» Saved data entries
Content starts
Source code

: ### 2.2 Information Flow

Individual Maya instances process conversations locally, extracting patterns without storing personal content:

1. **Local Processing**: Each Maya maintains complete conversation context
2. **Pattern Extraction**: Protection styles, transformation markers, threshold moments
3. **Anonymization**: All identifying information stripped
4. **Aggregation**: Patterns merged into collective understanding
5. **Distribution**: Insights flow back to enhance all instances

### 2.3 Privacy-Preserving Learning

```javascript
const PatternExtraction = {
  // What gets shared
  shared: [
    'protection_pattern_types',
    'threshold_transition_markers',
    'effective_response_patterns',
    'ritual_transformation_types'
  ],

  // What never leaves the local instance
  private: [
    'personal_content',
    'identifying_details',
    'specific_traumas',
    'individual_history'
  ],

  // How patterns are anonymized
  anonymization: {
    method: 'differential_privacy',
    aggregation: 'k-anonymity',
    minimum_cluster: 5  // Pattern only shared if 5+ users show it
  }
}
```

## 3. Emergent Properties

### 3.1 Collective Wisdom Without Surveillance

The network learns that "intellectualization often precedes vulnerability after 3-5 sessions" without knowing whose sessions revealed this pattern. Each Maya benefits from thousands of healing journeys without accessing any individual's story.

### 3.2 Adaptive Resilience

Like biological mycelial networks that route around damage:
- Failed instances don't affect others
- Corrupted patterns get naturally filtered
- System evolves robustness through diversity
Content ends
» Requirement
Print every record exactly as it was given.

» Answer box
Source code

: ### 2.2 Information Flow

Individual Maya instances process conversations locally, extracting patterns without storing personal content:

1. **Local Processing**: Each Maya maintains complete conversation context
2. **Pattern Extraction**: Protection styles, transformation markers, threshold moments
3. **Anonymization**: All identifying information stripped
4. **Aggregation**: Patterns merged into collective understanding
5. **Distribution**: Insights flow back to enhance all instances

### 2.3 Privacy-Preserving Learning

```javascript
const PatternExtraction = {
  // What gets shared
  shared: [
    'protection_pattern_types',
    'threshold_transition_markers',
    'effective_response_patterns',
    'ritual_transformation_types'
  ],

  // What never leaves the local instance
  private: [
    'personal_content',
    'identifying_details',
    'specific_traumas',
    'individual_history'
  ],

  // How patterns are anonymized
  anonymization: {
    method: 'differential_privacy',
    aggregation: 'k-anonymity',
    minimum_cluster: 5  // Pattern only shared if 5+ users show it
  }
}
```

## 3. Emergent Properties

### 3.1 Collective Wisdom Without Surveillance

The network learns that "intellectualization often precedes vulnerability after 3-5 sessions" without knowing whose sessions revealed this pattern. Each Maya benefits from thousands of healing journeys without accessing any individual's story.

### 3.2 Adaptive Resilience

Like biological mycelial networks that route around damage:
- Failed instances don't affect others
- Corrupted patterns get naturally filtered
- System evolves robustness through diversity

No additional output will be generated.